Exercise goal: Leave the pictures behind and reproduce every line of the listing exactly.
Start of Records for the task
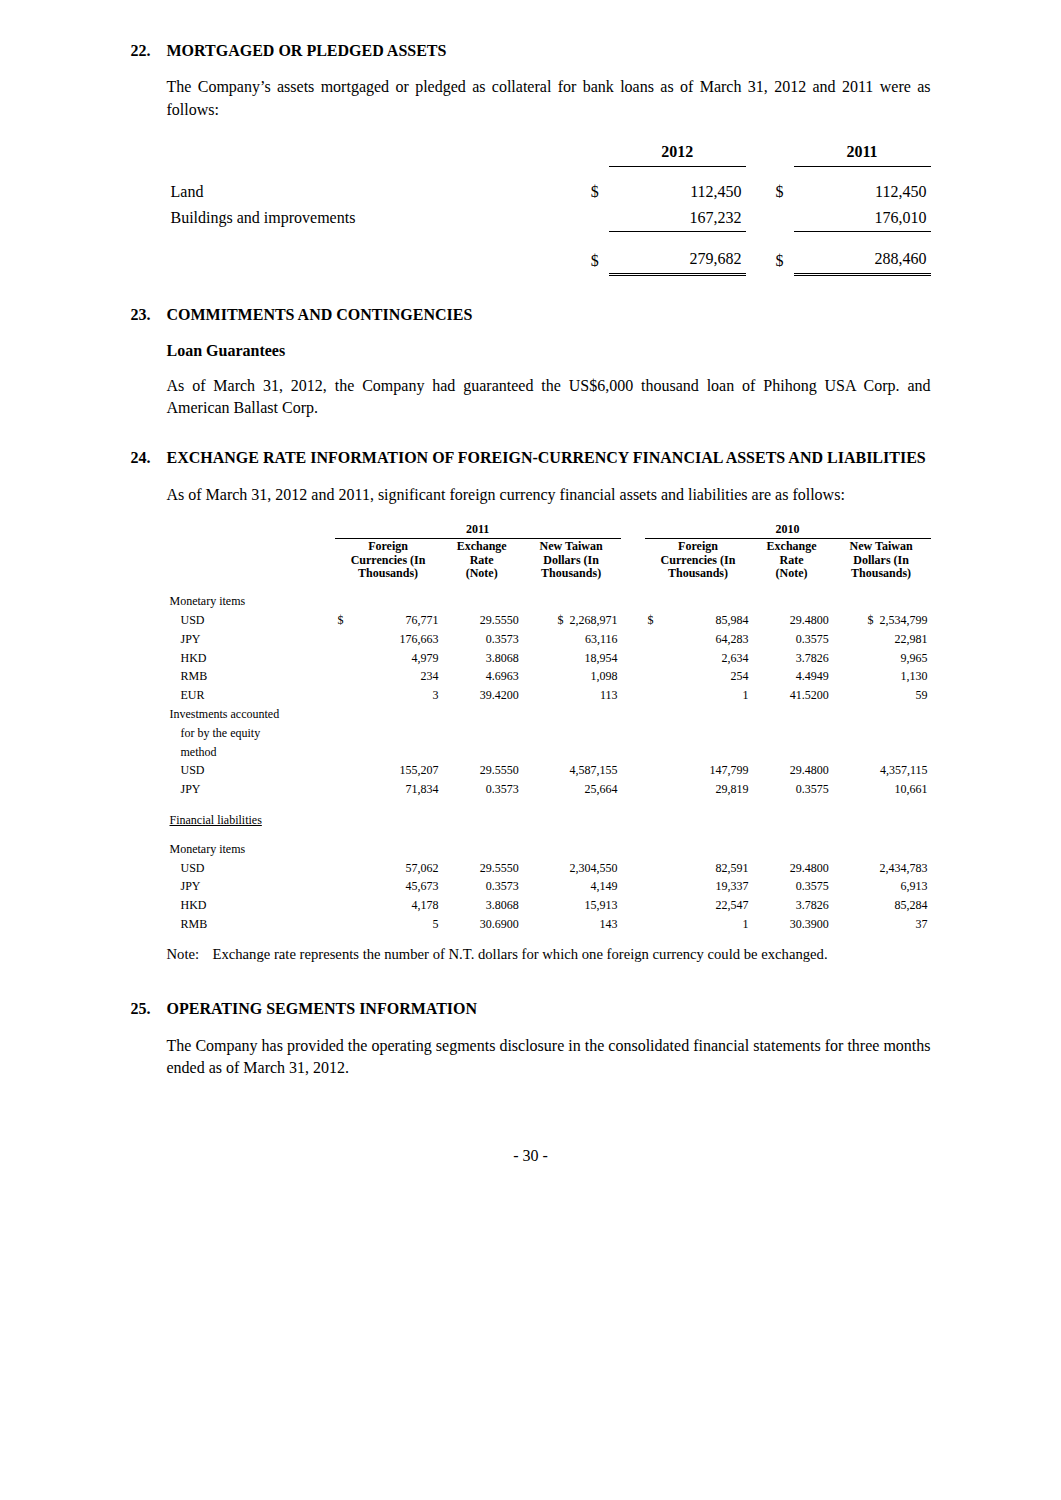22.
MORTGAGED OR PLEDGED ASSETS
The Company’s assets mortgaged or pledged as collateral for bank loans as of March 31, 2012 and 2011 were as follows:
| | | 2012 | | | 2011 |
| Land | $ | 112,450 | | $ | 112,450 |
| Buildings and improvements | | 167,232 | | | 176,010 |
| | $ | 279,682 | | $ | 288,460 |
23.
COMMITMENTS AND CONTINGENCIES
Loan Guarantees
As of March 31, 2012, the Company had guaranteed the US$6,000 thousand loan of Phihong USA Corp. and American Ballast Corp.
24.
EXCHANGE RATE INFORMATION OF FOREIGN-CURRENCY FINANCIAL ASSETS AND LIABILITIES
As of March 31, 2012 and 2011, significant foreign currency financial assets and liabilities are as follows:
| | 2011 | | 2010 |
| --- | --- | --- | --- |
| | Foreign Currencies (In Thousands) | Exchange Rate (Note) | New Taiwan Dollars (In Thousands) | | Foreign Currencies (In Thousands) | Exchange Rate (Note) | New Taiwan Dollars (In Thousands) |
| Monetary items | |
| USD | $ | 76,771 | 29.5550 | $ 2,268,971 | | $ | 85,984 | 29.4800 | $ 2,534,799 |
| JPY | | 176,663 | 0.3573 | 63,116 | | | 64,283 | 0.3575 | 22,981 |
| HKD | | 4,979 | 3.8068 | 18,954 | | | 2,634 | 3.7826 | 9,965 |
| RMB | | 234 | 4.6963 | 1,098 | | | 254 | 4.4949 | 1,130 |
| EUR | | 3 | 39.4200 | 113 | | | 1 | 41.5200 | 59 |
| Investments accounted | |
| for by the equity | |
| method | |
| USD | | 155,207 | 29.5550 | 4,587,155 | | | 147,799 | 29.4800 | 4,357,115 |
| JPY | | 71,834 | 0.3573 | 25,664 | | | 29,819 | 0.3575 | 10,661 |
| Financial liabilities | |
| Monetary items | |
| USD | | 57,062 | 29.5550 | 2,304,550 | | | 82,591 | 29.4800 | 2,434,783 |
| JPY | | 45,673 | 0.3573 | 4,149 | | | 19,337 | 0.3575 | 6,913 |
| HKD | | 4,178 | 3.8068 | 15,913 | | | 22,547 | 3.7826 | 85,284 |
| RMB | | 5 | 30.6900 | 143 | | | 1 | 30.3900 | 37 |
Note:
Exchange rate represents the number of N.T. dollars for which one foreign currency could be exchanged.
25.
OPERATING SEGMENTS INFORMATION
The Company has provided the operating segments disclosure in the consolidated financial statements for three months ended as of March 31, 2012.
- 30 -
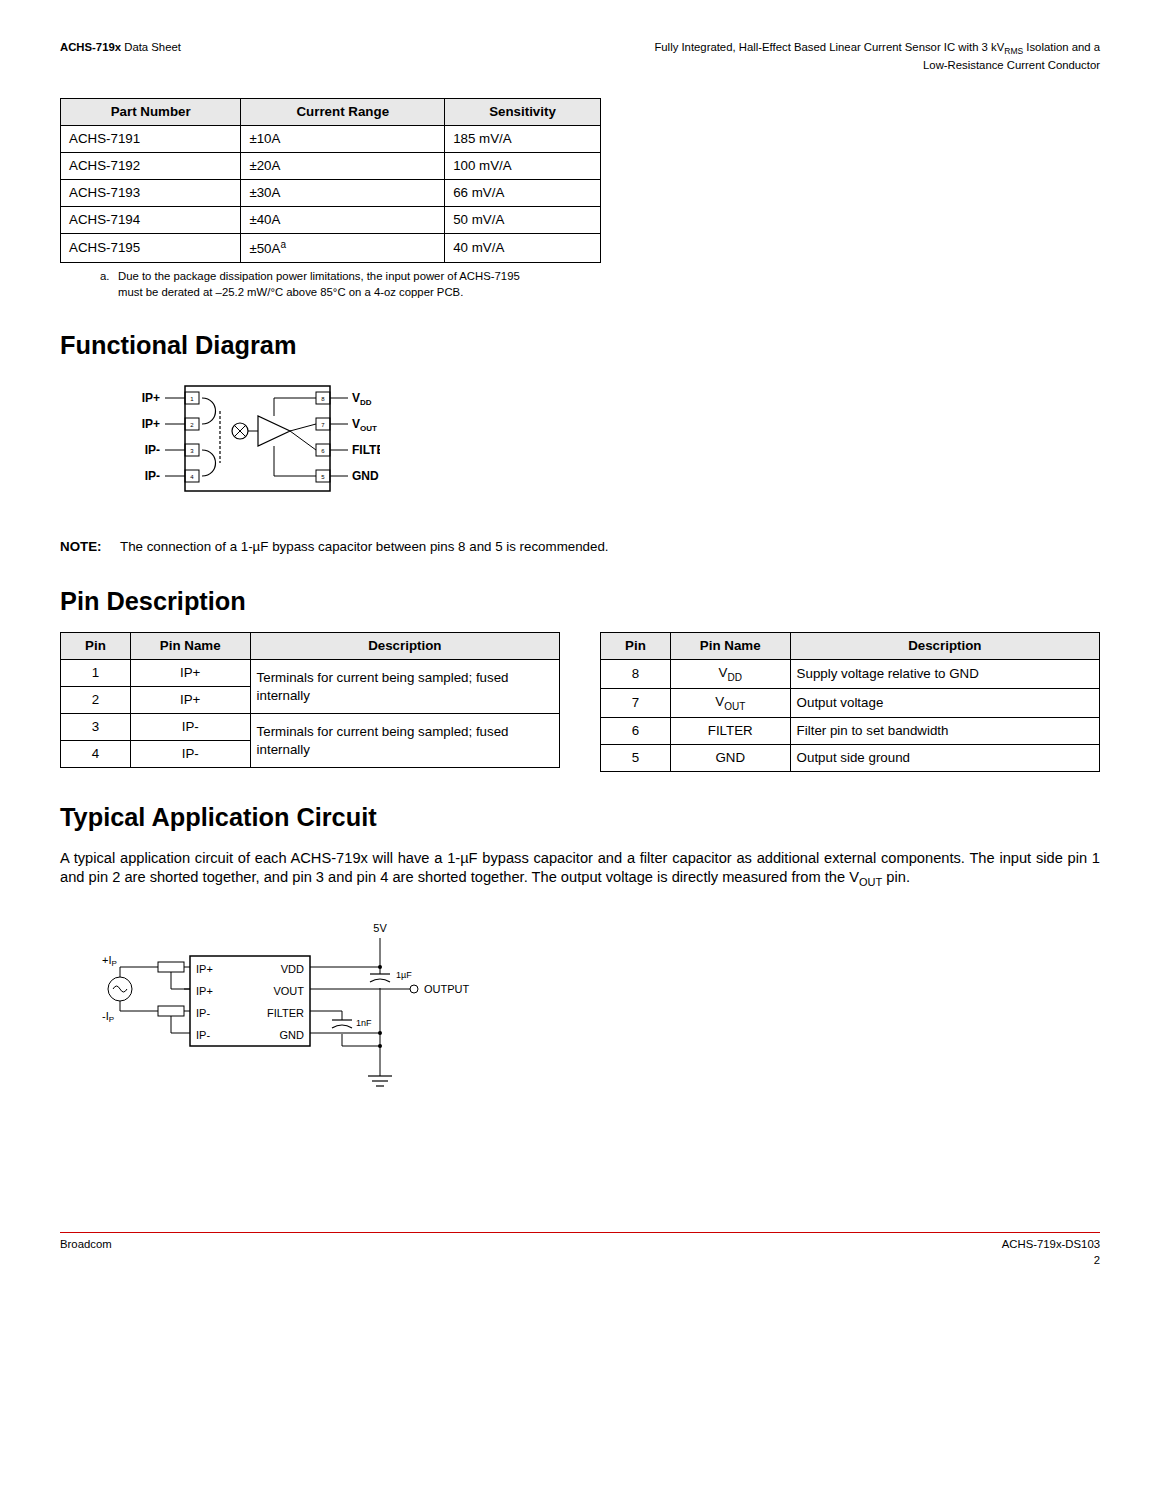ACHS-719x Data Sheet
Fully Integrated, Hall-Effect Based Linear Current Sensor IC with 3 kVRMS Isolation and a
Low-Resistance Current Conductor
| Part Number | Current Range | Sensitivity |
| --- | --- | --- |
| ACHS-7191 | ±10A | 185 mV/A |
| ACHS-7192 | ±20A | 100 mV/A |
| ACHS-7193 | ±30A | 66 mV/A |
| ACHS-7194 | ±40A | 50 mV/A |
| ACHS-7195 | ±50A a | 40 mV/A |
a. Due to the package dissipation power limitations, the input power of ACHS-7195 must be derated at –25.2 mW/°C above 85°C on a 4-oz copper PCB.
Functional Diagram
1 2 3 4 IP+ IP+ IP- IP- 8 7 6 5 VDD VOUT FILTER GND
NOTE: The connection of a 1-µF bypass capacitor between pins 8 and 5 is recommended.
Pin Description
| Pin | Pin Name | Description |
| --- | --- | --- |
| 1 | IP+ | Terminals for current being sampled; fused internally |
| 2 | IP+ |
| 3 | IP- | Terminals for current being sampled; fused internally |
| 4 | IP- |
| Pin | Pin Name | Description |
| --- | --- | --- |
| 8 | V DD | Supply voltage relative to GND |
| 7 | V OUT | Output voltage |
| 6 | FILTER | Filter pin to set bandwidth |
| 5 | GND | Output side ground |
Typical Application Circuit
A typical application circuit of each ACHS-719x will have a 1-µF bypass capacitor and a filter capacitor as additional external components. The input side pin 1 and pin 2 are shorted together, and pin 3 and pin 4 are shorted together. The output voltage is directly measured from the VOUT pin.
IP+ IP+ IP- IP- VDD VOUT FILTER GND +IP -IP 5V 1µF 1nF OUTPUT
Broadcom
ACHS-719x-DS103
2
End of Records for the task
Expected answer:
22.
MORTGAGED OR PLEDGED ASSETS
The Company’s assets mortgaged or pledged as collateral for bank loans as of March 31, 2012 and 2011 were as follows:
| | | 2012 | | | 2011 |
| Land | $ | 112,450 | | $ | 112,450 |
| Buildings and improvements | | 167,232 | | | 176,010 |
| | $ | 279,682 | | $ | 288,460 |
23.
COMMITMENTS AND CONTINGENCIES
Loan Guarantees
As of March 31, 2012, the Company had guaranteed the US$6,000 thousand loan of Phihong USA Corp. and American Ballast Corp.
24.
EXCHANGE RATE INFORMATION OF FOREIGN-CURRENCY FINANCIAL ASSETS AND LIABILITIES
As of March 31, 2012 and 2011, significant foreign currency financial assets and liabilities are as follows:
| | 2011 | | 2010 |
| --- | --- | --- | --- |
| | Foreign Currencies (In Thousands) | Exchange Rate (Note) | New Taiwan Dollars (In Thousands) | | Foreign Currencies (In Thousands) | Exchange Rate (Note) | New Taiwan Dollars (In Thousands) |
| Monetary items | |
| USD | $ | 76,771 | 29.5550 | $ 2,268,971 | | $ | 85,984 | 29.4800 | $ 2,534,799 |
| JPY | | 176,663 | 0.3573 | 63,116 | | | 64,283 | 0.3575 | 22,981 |
| HKD | | 4,979 | 3.8068 | 18,954 | | | 2,634 | 3.7826 | 9,965 |
| RMB | | 234 | 4.6963 | 1,098 | | | 254 | 4.4949 | 1,130 |
| EUR | | 3 | 39.4200 | 113 | | | 1 | 41.5200 | 59 |
| Investments accounted | |
| for by the equity | |
| method | |
| USD | | 155,207 | 29.5550 | 4,587,155 | | | 147,799 | 29.4800 | 4,357,115 |
| JPY | | 71,834 | 0.3573 | 25,664 | | | 29,819 | 0.3575 | 10,661 |
| Financial liabilities | |
| Monetary items | |
| USD | | 57,062 | 29.5550 | 2,304,550 | | | 82,591 | 29.4800 | 2,434,783 |
| JPY | | 45,673 | 0.3573 | 4,149 | | | 19,337 | 0.3575 | 6,913 |
| HKD | | 4,178 | 3.8068 | 15,913 | | | 22,547 | 3.7826 | 85,284 |
| RMB | | 5 | 30.6900 | 143 | | | 1 | 30.3900 | 37 |
Note:
Exchange rate represents the number of N.T. dollars for which one foreign currency could be exchanged.
25.
OPERATING SEGMENTS INFORMATION
The Company has provided the operating segments disclosure in the consolidated financial statements for three months ended as of March 31, 2012.
- 30 -
ACHS-719x Data Sheet
Fully Integrated, Hall-Effect Based Linear Current Sensor IC with 3 kVRMS Isolation and a
Low-Resistance Current Conductor
| Part Number | Current Range | Sensitivity |
| --- | --- | --- |
| ACHS-7191 | ±10A | 185 mV/A |
| ACHS-7192 | ±20A | 100 mV/A |
| ACHS-7193 | ±30A | 66 mV/A |
| ACHS-7194 | ±40A | 50 mV/A |
| ACHS-7195 | ±50A a | 40 mV/A |
a. Due to the package dissipation power limitations, the input power of ACHS-7195 must be derated at –25.2 mW/°C above 85°C on a 4-oz copper PCB.
Functional Diagram
1 2 3 4 IP+ IP+ IP- IP- 8 7 6 5 VDD VOUT FILTER GND
NOTE: The connection of a 1-µF bypass capacitor between pins 8 and 5 is recommended.
Pin Description
| Pin | Pin Name | Description |
| --- | --- | --- |
| 1 | IP+ | Terminals for current being sampled; fused internally |
| 2 | IP+ |
| 3 | IP- | Terminals for current being sampled; fused internally |
| 4 | IP- |
| Pin | Pin Name | Description |
| --- | --- | --- |
| 8 | V DD | Supply voltage relative to GND |
| 7 | V OUT | Output voltage |
| 6 | FILTER | Filter pin to set bandwidth |
| 5 | GND | Output side ground |
Typical Application Circuit
A typical application circuit of each ACHS-719x will have a 1-µF bypass capacitor and a filter capacitor as additional external components. The input side pin 1 and pin 2 are shorted together, and pin 3 and pin 4 are shorted together. The output voltage is directly measured from the VOUT pin.
IP+ IP+ IP- IP- VDD VOUT FILTER GND +IP -IP 5V 1µF 1nF OUTPUT
Broadcom
ACHS-719x-DS103
2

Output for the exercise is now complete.